Luck and divinity are different when billionaires exist under separate reality frameworks than kings, just as the rest of us do from medieval peasants. Their success is not wholly luck-based, and some have made positive contributions to our general welfare and species advancement. At the same time, many of our greatest changemakers have reaped the benefits of birth lottery as well, having parents who could provide them with start-up capital inaccessible to the majority of the population. In an ideal world, the billionaire is a product of a system that rewards creativity and focus, qualities we should encourage and reward in society. In reality, those with extreme means prioritize their personal interests above the health and well-being of the collective. It is possible to reward imagination and innovation while simultaneously limiting the power success provides.
Ultimately, the separation of luck and divinity is necessary to fully embrace the single truth. Aligning ourselves with the nature of the universe requires maximizing empowerment for all individuals so that they possess the access and agency to seamlessly change the direction of their lives. It will be impossible to reorganize national and global societies to the ideal degrees without wealth and power redistribution. The single truth and our oneness with the relational universe exist in direct conflict with the idea that some omnipotent force determines our place in the immediate present and we should therefore embrace it without question. To deny our power to change is to deny the divinity we know to be true. So long as the billionaire class exists in a positive feedback loop of wealth and power building (more wealth builds more power builds more wealth), billions of people will remain unable to fully express their latent imaginative potential.
The solutions we’ll explore to overcome the billionaire god-king’s dominion of the present revolve around combining decentralized social institutions alongside new forms of personal practice and belief. Given our history of power and resource concentration, we understand that breaking its hold over society extends beyond redistribution. Individually, we must adapt and spread new philosophies of meaning and value that reject the levels of wealth and power concentration presently apparent as morally wrong and an affront to collective humanity. Economic redistribution is the most commonly cited solution, but by itself it’s a bandage too small to address the wound. The realization of systemic actualization as an integral part of our individual actualization aligns us with the single truth and lays a foundation for unleashing our latent potential.

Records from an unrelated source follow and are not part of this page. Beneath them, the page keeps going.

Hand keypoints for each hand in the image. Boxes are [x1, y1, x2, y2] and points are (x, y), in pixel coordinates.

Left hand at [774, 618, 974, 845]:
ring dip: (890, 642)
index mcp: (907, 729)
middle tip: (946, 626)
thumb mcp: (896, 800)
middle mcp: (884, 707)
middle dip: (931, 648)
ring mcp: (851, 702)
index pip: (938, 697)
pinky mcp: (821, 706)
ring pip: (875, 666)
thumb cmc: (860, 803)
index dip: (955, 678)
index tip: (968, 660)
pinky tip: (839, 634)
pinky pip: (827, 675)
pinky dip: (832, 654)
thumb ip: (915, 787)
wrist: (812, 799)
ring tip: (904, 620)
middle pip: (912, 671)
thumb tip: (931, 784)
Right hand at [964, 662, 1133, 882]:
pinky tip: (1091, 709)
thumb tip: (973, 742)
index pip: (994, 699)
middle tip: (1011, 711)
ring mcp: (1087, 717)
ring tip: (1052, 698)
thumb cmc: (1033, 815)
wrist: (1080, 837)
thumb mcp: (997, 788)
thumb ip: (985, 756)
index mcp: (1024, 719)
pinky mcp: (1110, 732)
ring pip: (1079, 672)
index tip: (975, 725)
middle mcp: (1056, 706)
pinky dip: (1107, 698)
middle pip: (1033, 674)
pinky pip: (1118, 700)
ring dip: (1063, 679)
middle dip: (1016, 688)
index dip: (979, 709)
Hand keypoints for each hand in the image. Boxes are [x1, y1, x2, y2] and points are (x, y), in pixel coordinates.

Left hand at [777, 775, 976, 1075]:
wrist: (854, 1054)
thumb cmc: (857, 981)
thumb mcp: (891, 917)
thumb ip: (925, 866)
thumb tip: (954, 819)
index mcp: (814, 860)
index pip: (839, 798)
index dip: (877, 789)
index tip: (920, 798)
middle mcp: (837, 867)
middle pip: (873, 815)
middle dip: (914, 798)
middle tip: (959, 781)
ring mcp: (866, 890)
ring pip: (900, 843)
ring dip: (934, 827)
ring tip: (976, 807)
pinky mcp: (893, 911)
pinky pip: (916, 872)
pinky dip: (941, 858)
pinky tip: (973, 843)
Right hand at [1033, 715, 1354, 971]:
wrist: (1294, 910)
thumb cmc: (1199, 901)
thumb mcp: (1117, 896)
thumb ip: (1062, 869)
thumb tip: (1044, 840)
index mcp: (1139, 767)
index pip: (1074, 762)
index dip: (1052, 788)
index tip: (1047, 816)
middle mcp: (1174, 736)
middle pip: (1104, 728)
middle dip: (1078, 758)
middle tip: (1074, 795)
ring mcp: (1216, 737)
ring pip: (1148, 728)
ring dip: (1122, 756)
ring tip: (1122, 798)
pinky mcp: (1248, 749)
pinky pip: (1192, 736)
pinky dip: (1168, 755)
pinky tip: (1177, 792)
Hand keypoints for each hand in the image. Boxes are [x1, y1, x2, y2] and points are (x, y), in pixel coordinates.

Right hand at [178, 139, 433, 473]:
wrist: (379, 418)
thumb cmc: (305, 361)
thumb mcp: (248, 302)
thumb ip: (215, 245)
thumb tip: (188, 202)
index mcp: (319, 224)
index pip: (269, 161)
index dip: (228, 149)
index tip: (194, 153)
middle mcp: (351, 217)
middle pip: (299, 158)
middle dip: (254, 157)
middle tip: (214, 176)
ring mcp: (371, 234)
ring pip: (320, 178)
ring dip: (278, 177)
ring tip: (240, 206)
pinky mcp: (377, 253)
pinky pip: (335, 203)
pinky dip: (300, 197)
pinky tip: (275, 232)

Billionaires, like kings and gods, are always what we choose them to be. Ultimately, a more transcendent form of living requires individual choice. We change the universe by changing ourselves. Our technological prowess has laid the communication and information networks to move beyond what was. We can never truly be free within the global caste of economic class. Like the gods and kings of the past, billionaires will become historical relics, and humanity will be better for it.